• **Requirement**
Return every line of the records below verbatim, leaving out the pictures.

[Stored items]
'''

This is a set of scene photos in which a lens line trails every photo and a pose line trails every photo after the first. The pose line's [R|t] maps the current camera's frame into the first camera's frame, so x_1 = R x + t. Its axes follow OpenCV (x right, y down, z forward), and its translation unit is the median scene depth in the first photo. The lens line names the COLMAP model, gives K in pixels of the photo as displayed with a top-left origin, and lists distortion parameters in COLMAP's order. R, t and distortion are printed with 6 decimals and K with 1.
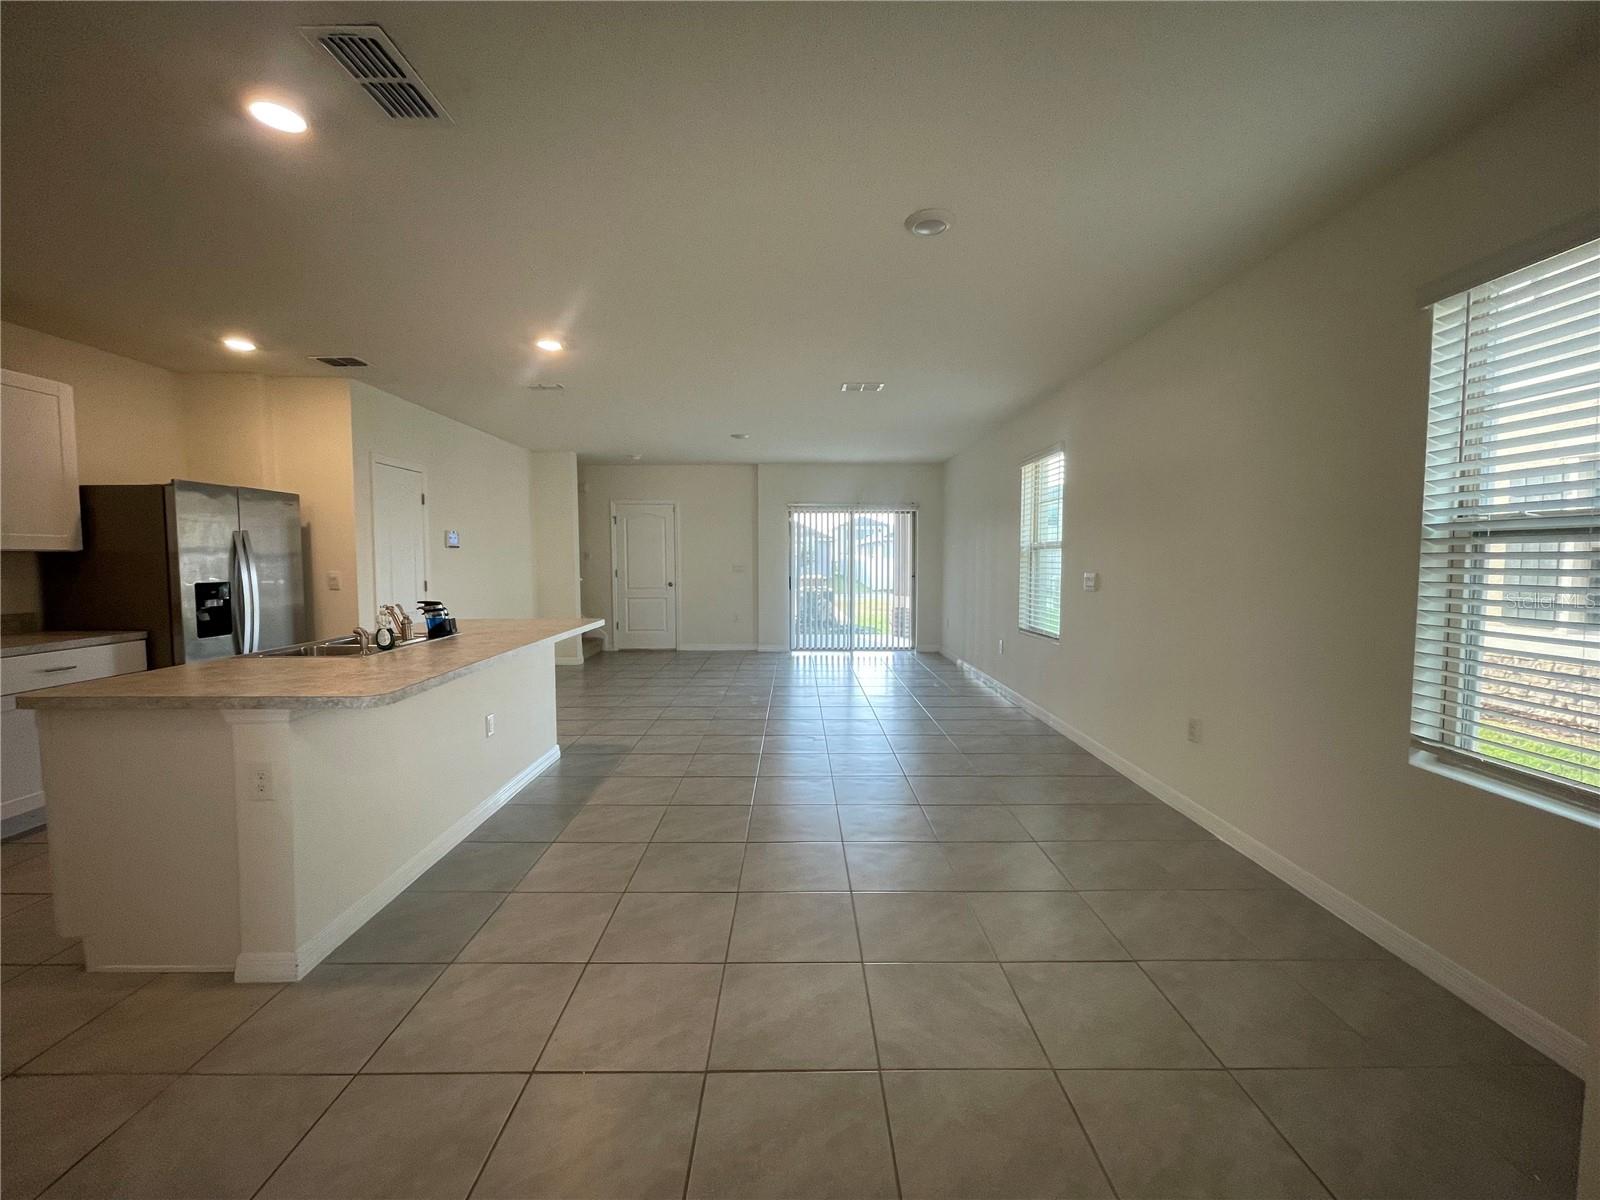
lens RADIAL K [[646.7, 0, 796.3], [0, 646.7, 594.5], [0, 0, 1]] dist [-0.002440, 0.000081]
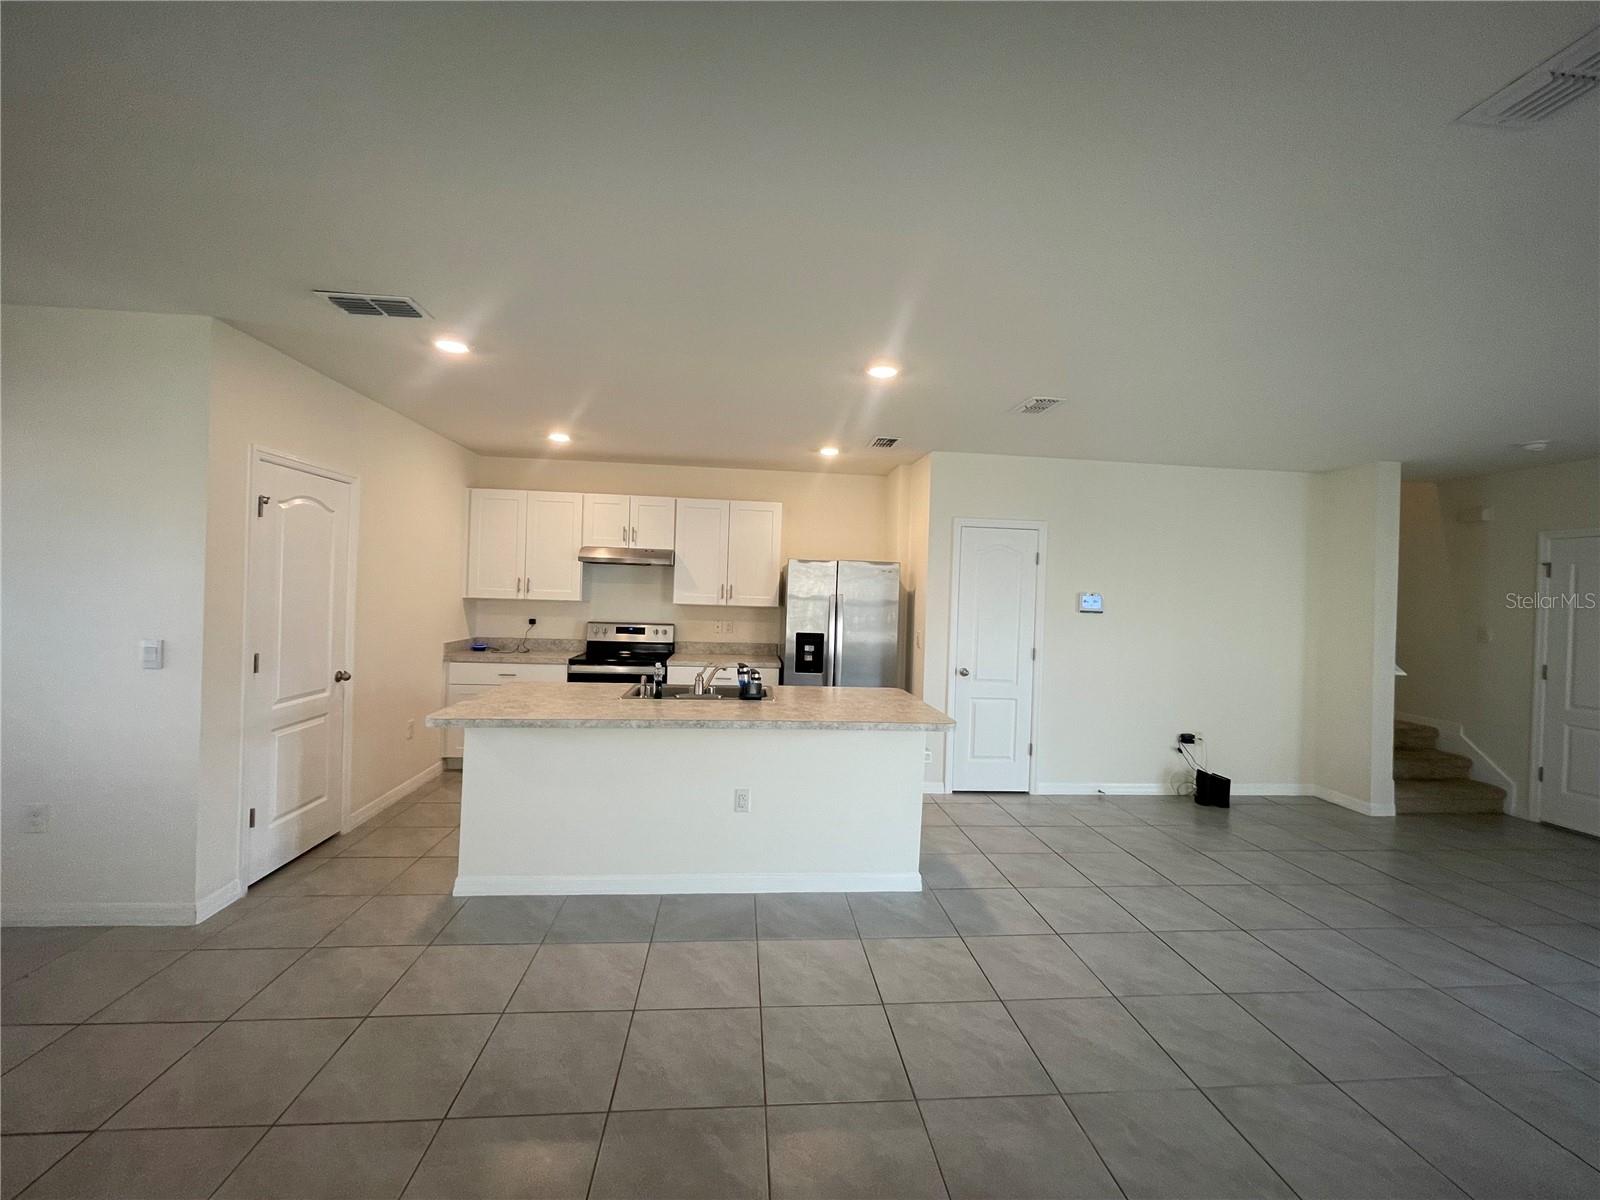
lens RADIAL K [[646.7, 0, 799.1], [0, 646.7, 593.3], [0, 0, 1]] dist [-0.002440, 0.000081]
pose [[0.087525, 0.005811, -0.996145, 0.364490], [-0.089941, 0.995945, -0.002093, -0.081446], [0.992094, 0.089777, 0.087693, 0.724839]]
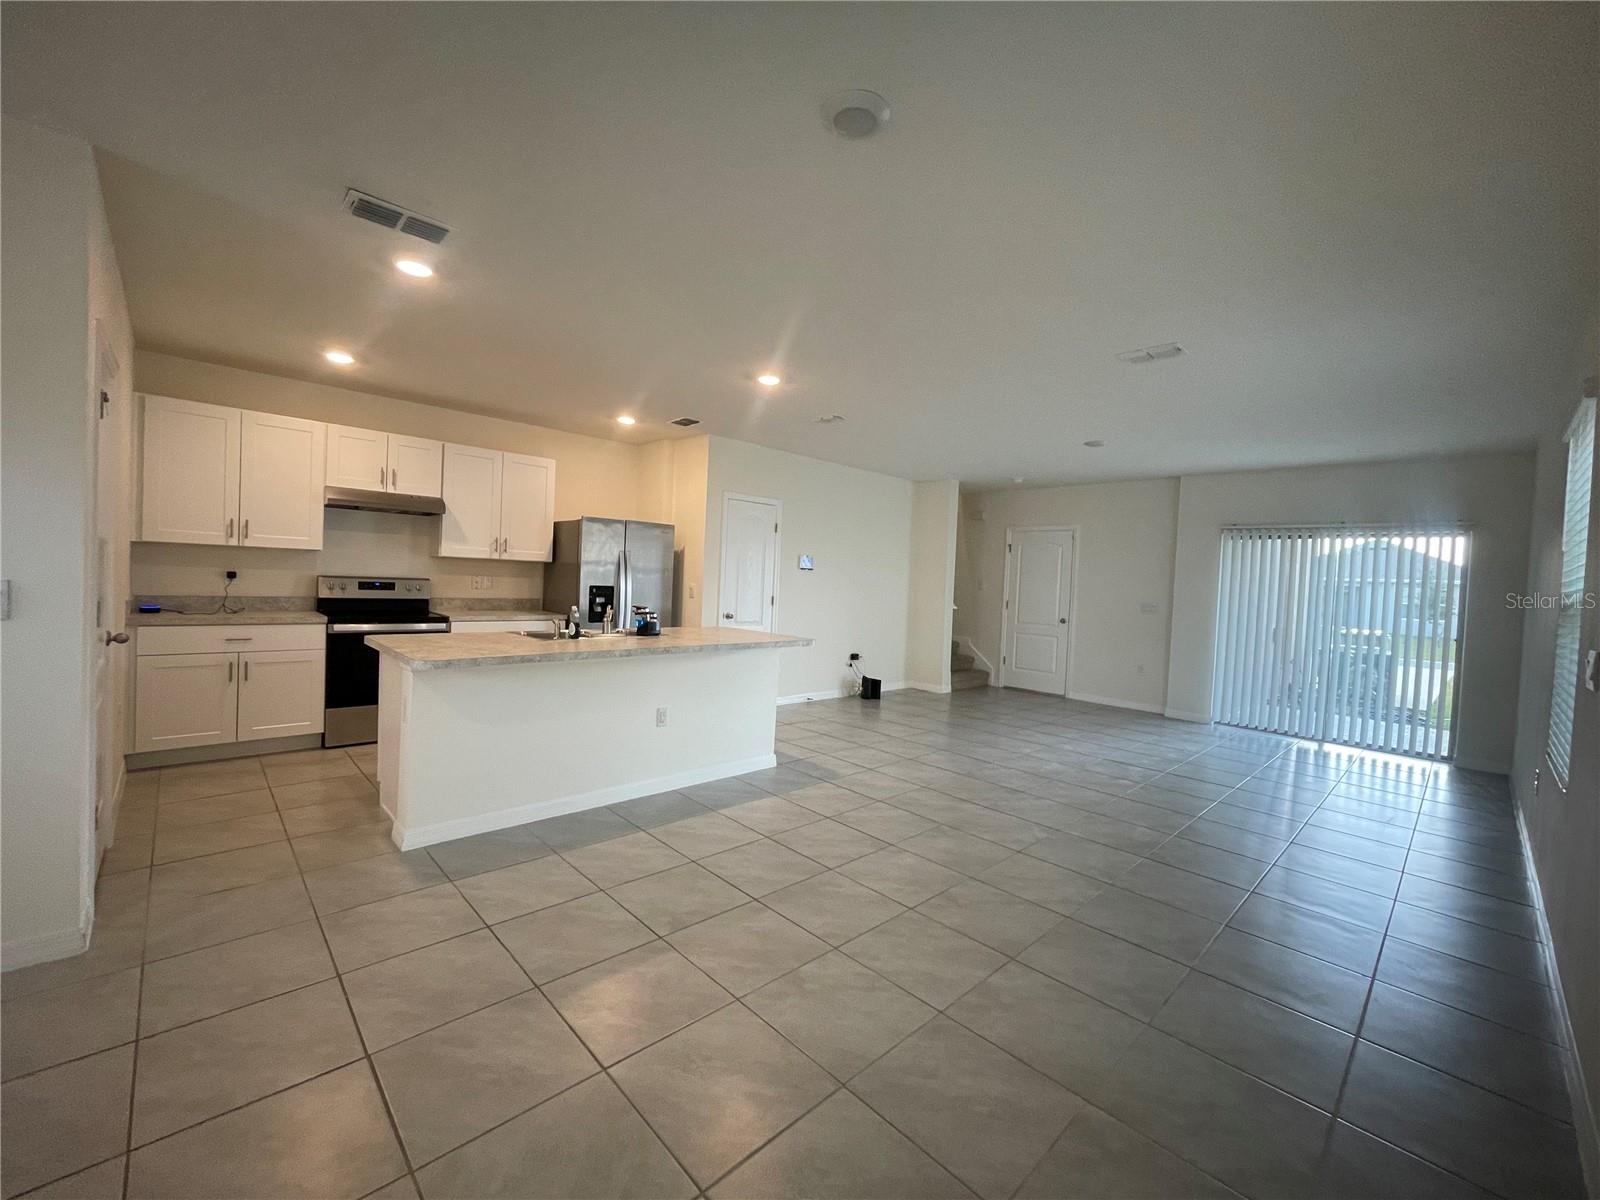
lens RADIAL K [[646.7, 0, 796.2], [0, 646.7, 593.2], [0, 0, 1]] dist [-0.002440, 0.000081]
pose [[0.685028, 0.050075, -0.726794, 0.387755], [-0.088596, 0.995956, -0.014884, -0.016122], [0.723109, 0.074587, 0.686695, 0.270304]]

'''

• **Result for this exercise**
This is a set of scene photos in which a lens line trails every photo and a pose line trails every photo after the first. The pose line's [R|t] maps the current camera's frame into the first camera's frame, so x_1 = R x + t. Its axes follow OpenCV (x right, y down, z forward), and its translation unit is the median scene depth in the first photo. The lens line names the COLMAP model, gives K in pixels of the photo as displayed with a top-left origin, and lists distortion parameters in COLMAP's order. R, t and distortion are printed with 6 decimals and K with 1.
lens RADIAL K [[646.7, 0, 796.3], [0, 646.7, 594.5], [0, 0, 1]] dist [-0.002440, 0.000081]
lens RADIAL K [[646.7, 0, 799.1], [0, 646.7, 593.3], [0, 0, 1]] dist [-0.002440, 0.000081]
pose [[0.087525, 0.005811, -0.996145, 0.364490], [-0.089941, 0.995945, -0.002093, -0.081446], [0.992094, 0.089777, 0.087693, 0.724839]]
lens RADIAL K [[646.7, 0, 796.2], [0, 646.7, 593.2], [0, 0, 1]] dist [-0.002440, 0.000081]
pose [[0.685028, 0.050075, -0.726794, 0.387755], [-0.088596, 0.995956, -0.014884, -0.016122], [0.723109, 0.074587, 0.686695, 0.270304]]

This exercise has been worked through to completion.